Isaiah 65: The Millennial Kingdom or the Eternal State?
S. Lewis Johnson’s Isaiah series dealt with a text that I had often wondered about: the description of the New Heavens and New Earth in Isaiah 65. Is it talking about the Eternal State, or the intermediate state of the Kingdom?
Verse 17 says “create a new heaven and a new earth,” a phrase which sounds similar to the description of the eternal state (Revelation 21-22:5) — as in the words of Revelation 21:1. Yet the context of the next several verses is clearly describing an intermediary state, in which people still experience death (after longer lives).

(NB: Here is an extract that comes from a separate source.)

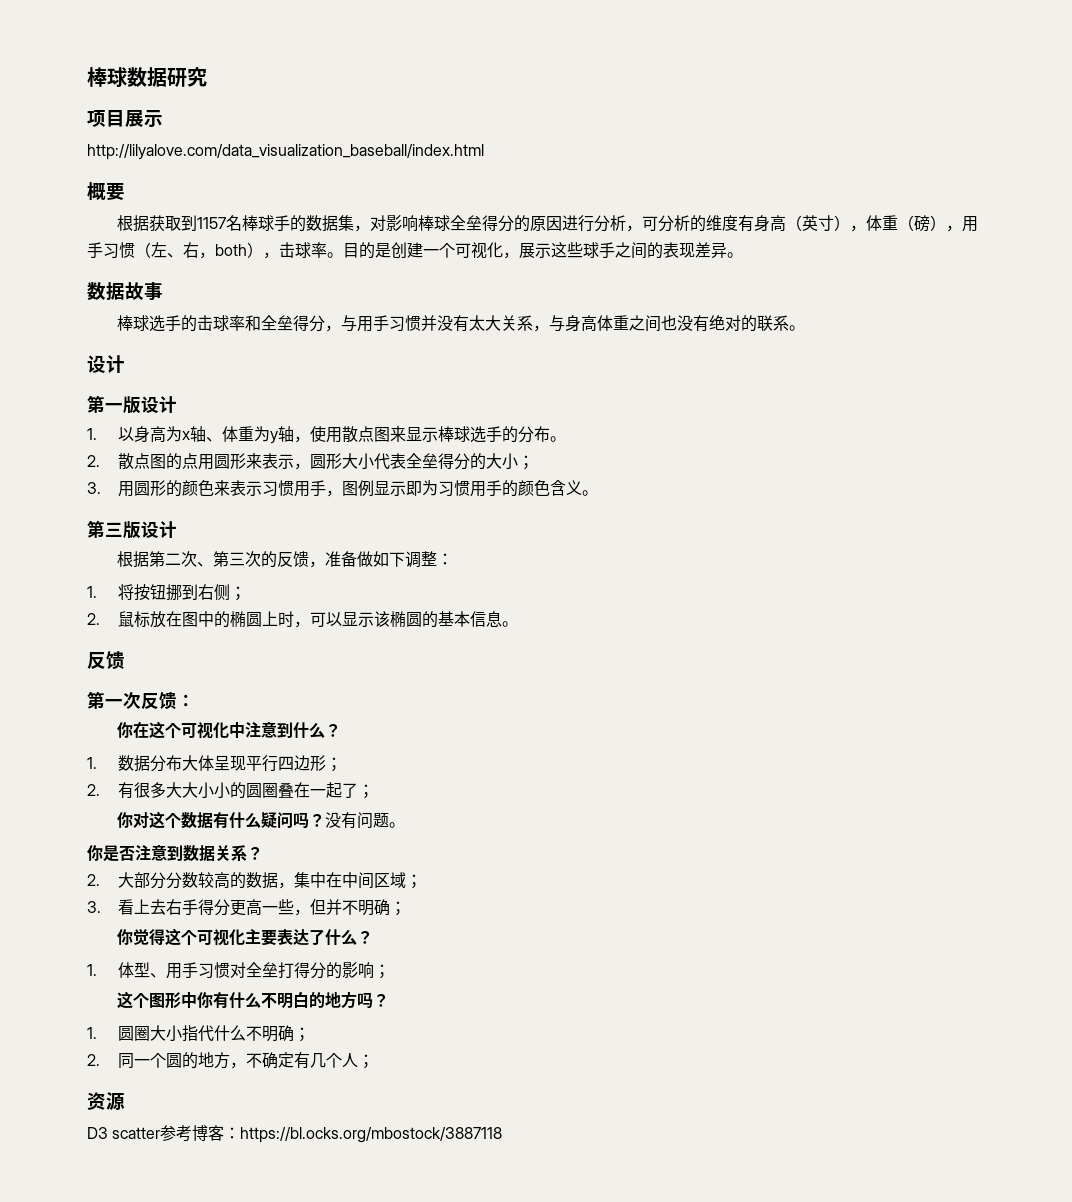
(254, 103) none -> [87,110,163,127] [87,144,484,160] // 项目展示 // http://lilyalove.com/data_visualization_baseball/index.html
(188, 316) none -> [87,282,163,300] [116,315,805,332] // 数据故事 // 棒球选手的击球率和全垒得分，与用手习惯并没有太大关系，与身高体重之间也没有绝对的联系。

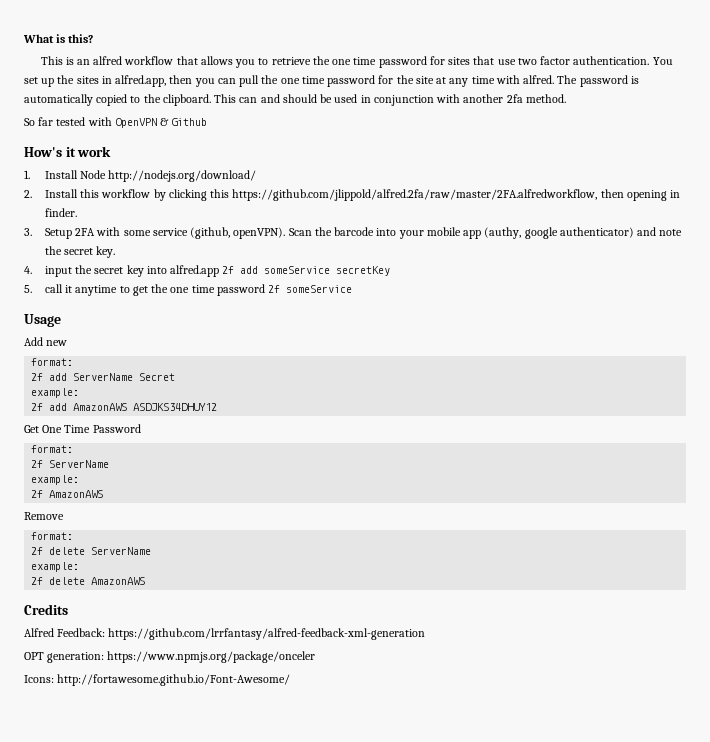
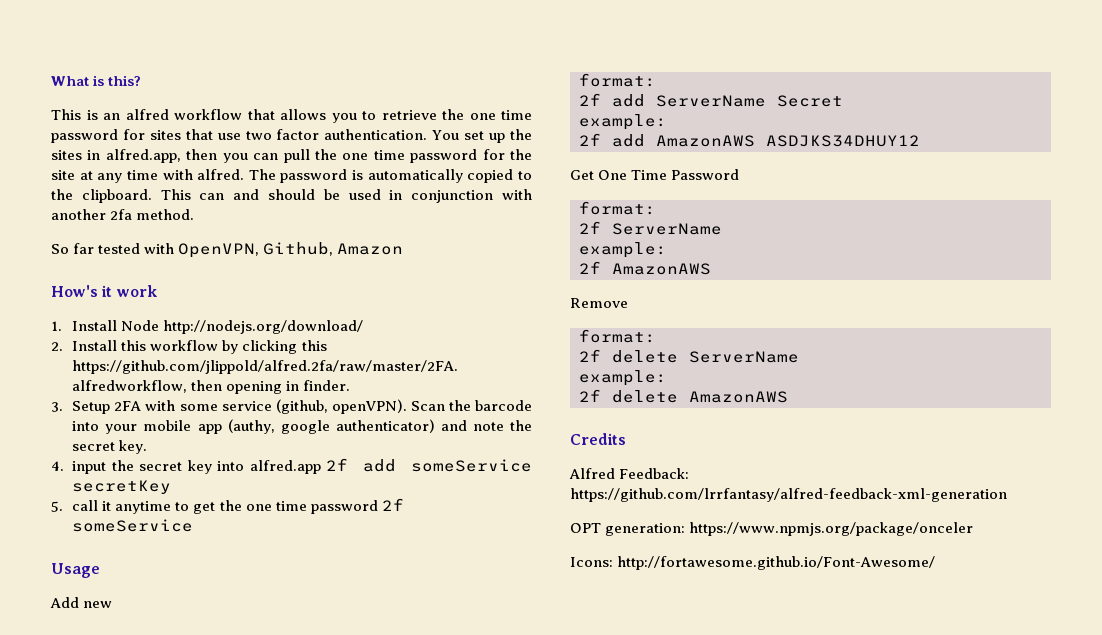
[114,118,208,128] OpenVPN & Github -> [178,242,404,258] OpenVPN, Github, Amazon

Evidently this passage even puzzled Scofield, whose Study Bible says that verse 17 refers to the Eternal State, but verses 18 to 25 to the Kingdom age.
S. Lewis Johnson observes here that the Hebrew word used here, for “create,” does not have to refer to a totally new creation. The word used there could as easily refer to the renewal of the earth. We do have a New Testament precedent: 2 Corinthians 5:17 tells us that we are “a new creation in Christ.” Of course, we realize that we are not yet completely new creations, as we still are in our mortal, corruptible bodies and still awaiting the resurrection and our totally new, glorified bodies. Yet we have been renewed and regenerated in our spirits — just as creation itself (Romans 8:21) will be renewed in the next age. So SLJ’s explanation here, in reference to our new creation in the New Testament, and Isaiah’s “new heavens and new earth,” makes better sense of the overall passage verses 17 – 25.